6. Do the minimum practices identified for safety-impacting and rights-impacting AI set an appropriate baseline that is applicable across all agencies and all such uses of AI? How can the minimum practices be improved, recognizing that agencies will need to apply context-specific risk mitigations in addition to what is listed?
↩ 2 We are particularly pleased to see that the scope of this Memorandum applies not just to use and application of AI systems in the future, but also those currently in use by relevant agencies.
↩ 3 1. The composition of Federal agencies varies significantly in ways that will shape the way they approach governance. An overarching Federal policy must account for differences in an agency’s size, organization, budget, mission, organic AI talent, and more. Are the roles, responsibilities, seniority, position, and reporting structures outlined for Chief AI Officers sufficiently flexible and achievable for the breadth of covered agencies?
2. What types of coordination mechanisms, either in the public or private sector, would be particularly effective for agencies to model in their establishment of an AI Governance Body? What are the benefits or drawbacks to having agencies establishing a new body to perform AI governance versus updating the scope of an existing group (for example, agency bodies focused on privacy, IT, or data)?
↩ 4 8. What kind of information should be made public about agencies’ use of AI in their annual use case inventory?
↩ 5 Section 3 of the AI Executive Order defines such as model in the following way: “dual-use foundation model” means an AI model that is trained on broad data; generally uses self-supervision; contains at least tens of billions of parameters; is applicable across a wide range of contexts; and that exhibits, or could be easily modified to exhibit, high levels of performance at tasks that pose a serious risk to security, national economic security, national public health or safety, or any combination of those matters.” (Emphasis added).

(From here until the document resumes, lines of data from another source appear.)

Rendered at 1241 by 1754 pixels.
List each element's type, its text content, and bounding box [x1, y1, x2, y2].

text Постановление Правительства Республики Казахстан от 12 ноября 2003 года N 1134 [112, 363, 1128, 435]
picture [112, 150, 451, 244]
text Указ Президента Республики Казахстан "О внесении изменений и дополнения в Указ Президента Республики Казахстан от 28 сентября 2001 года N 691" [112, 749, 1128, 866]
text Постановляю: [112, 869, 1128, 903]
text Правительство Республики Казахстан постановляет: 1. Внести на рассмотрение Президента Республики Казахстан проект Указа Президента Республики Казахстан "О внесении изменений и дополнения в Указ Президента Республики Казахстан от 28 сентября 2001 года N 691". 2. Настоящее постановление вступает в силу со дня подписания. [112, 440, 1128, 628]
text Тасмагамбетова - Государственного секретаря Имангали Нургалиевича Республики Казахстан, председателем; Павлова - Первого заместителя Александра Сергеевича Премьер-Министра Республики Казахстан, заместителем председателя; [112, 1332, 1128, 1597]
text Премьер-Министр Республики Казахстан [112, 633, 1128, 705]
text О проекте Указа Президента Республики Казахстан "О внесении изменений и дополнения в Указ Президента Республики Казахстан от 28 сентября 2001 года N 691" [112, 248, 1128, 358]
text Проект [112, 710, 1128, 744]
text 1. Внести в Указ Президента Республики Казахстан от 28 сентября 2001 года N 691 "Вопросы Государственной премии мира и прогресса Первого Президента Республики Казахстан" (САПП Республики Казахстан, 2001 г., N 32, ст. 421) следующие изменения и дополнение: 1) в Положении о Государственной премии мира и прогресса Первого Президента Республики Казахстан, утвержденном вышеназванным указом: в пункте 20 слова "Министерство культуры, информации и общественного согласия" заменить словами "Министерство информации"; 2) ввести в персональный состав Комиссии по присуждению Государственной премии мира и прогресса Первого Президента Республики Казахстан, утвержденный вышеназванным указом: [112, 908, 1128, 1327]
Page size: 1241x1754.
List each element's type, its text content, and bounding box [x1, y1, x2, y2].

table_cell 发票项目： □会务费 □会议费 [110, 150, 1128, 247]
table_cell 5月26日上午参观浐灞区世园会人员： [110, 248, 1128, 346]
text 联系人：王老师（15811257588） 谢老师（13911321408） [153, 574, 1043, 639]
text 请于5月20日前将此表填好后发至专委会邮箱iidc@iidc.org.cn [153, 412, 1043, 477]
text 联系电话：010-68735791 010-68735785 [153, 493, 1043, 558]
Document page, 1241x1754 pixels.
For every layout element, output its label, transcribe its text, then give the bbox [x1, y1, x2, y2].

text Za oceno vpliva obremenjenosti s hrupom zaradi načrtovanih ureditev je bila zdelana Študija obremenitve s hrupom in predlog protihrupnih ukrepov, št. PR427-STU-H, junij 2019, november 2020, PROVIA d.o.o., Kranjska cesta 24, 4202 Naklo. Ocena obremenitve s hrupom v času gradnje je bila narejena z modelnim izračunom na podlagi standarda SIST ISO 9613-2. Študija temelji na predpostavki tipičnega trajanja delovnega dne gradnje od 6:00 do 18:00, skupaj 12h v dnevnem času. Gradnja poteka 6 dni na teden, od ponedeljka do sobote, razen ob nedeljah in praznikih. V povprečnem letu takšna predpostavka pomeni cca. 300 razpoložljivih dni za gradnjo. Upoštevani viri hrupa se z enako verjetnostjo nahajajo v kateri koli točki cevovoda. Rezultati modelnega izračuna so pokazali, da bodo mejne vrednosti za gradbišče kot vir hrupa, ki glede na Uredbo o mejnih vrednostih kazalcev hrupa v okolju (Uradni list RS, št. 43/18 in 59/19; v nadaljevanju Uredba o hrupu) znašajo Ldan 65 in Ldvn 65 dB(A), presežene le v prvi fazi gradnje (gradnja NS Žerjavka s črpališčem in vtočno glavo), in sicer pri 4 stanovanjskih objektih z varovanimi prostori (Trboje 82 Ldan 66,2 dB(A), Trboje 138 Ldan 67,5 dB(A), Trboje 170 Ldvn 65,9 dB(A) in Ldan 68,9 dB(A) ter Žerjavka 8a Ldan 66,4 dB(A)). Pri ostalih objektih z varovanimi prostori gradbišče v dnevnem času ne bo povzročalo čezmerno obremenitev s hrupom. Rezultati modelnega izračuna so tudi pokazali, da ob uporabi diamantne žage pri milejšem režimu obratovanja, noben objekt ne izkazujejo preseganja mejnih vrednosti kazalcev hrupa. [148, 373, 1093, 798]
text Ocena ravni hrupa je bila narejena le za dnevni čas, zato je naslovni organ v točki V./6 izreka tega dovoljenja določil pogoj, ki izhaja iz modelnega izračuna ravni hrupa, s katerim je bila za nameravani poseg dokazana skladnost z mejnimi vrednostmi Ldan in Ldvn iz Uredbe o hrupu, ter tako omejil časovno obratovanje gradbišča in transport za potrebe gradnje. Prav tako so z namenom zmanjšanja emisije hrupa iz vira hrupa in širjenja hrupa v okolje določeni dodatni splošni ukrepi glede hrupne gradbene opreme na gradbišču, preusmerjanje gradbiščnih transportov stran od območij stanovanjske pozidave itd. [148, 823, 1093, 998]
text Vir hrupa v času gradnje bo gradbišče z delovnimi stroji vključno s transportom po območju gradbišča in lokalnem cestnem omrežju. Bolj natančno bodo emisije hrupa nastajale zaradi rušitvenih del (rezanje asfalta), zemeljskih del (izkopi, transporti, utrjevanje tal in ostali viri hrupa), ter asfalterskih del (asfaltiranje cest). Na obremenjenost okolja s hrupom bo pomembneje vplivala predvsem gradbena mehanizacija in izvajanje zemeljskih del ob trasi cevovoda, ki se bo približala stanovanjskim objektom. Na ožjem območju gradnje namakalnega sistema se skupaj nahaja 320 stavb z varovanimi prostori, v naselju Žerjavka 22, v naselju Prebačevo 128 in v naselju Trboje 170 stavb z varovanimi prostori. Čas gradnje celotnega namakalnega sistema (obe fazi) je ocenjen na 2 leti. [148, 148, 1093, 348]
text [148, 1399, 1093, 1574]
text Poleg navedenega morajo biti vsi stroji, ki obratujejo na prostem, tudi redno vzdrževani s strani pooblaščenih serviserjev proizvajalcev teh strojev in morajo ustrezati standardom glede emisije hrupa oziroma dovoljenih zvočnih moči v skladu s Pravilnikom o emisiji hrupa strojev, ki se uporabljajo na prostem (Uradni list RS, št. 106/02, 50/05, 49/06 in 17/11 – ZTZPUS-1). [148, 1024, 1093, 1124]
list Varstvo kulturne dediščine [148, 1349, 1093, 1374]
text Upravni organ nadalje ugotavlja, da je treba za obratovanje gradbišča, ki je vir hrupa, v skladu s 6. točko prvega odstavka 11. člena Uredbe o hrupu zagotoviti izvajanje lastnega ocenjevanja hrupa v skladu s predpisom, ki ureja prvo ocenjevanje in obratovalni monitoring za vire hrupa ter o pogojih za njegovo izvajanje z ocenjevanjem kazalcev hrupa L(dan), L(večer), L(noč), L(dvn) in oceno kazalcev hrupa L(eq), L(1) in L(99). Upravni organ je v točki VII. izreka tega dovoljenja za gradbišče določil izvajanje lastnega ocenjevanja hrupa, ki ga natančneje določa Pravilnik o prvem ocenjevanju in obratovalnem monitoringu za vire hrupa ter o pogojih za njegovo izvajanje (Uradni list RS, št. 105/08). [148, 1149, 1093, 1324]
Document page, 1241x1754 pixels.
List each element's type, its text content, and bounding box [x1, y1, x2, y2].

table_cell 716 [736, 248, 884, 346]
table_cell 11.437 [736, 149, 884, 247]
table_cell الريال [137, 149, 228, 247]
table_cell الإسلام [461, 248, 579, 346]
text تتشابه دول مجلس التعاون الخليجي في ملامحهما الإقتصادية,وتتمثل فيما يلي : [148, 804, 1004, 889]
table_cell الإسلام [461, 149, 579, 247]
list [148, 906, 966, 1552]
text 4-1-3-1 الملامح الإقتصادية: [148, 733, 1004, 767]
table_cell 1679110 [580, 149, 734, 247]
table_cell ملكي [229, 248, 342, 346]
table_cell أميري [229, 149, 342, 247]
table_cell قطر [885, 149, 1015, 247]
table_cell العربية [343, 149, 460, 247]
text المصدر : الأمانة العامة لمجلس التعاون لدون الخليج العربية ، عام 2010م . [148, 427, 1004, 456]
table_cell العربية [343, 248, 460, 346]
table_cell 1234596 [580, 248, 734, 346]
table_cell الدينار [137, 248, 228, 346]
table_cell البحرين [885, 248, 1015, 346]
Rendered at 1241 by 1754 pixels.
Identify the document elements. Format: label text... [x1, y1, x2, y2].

↩ 6 Section 3 of the AI Executive Order defines red-teaming as: The term “AI red-teaming” means a structured testing effort to find flaws and vulnerabilities in an AI system, often in a controlled environment and in collaboration with developers of AI. Artificial Intelligence red-teaming is most often performed by dedicated “red teams” that adopt adversarial methods to identify flaws and vulnerabilities, such as harmful or discriminatory outputs from an AI system, unforeseen or undesirable system behaviors, limitations, or potential risks associated with the misuse of the system.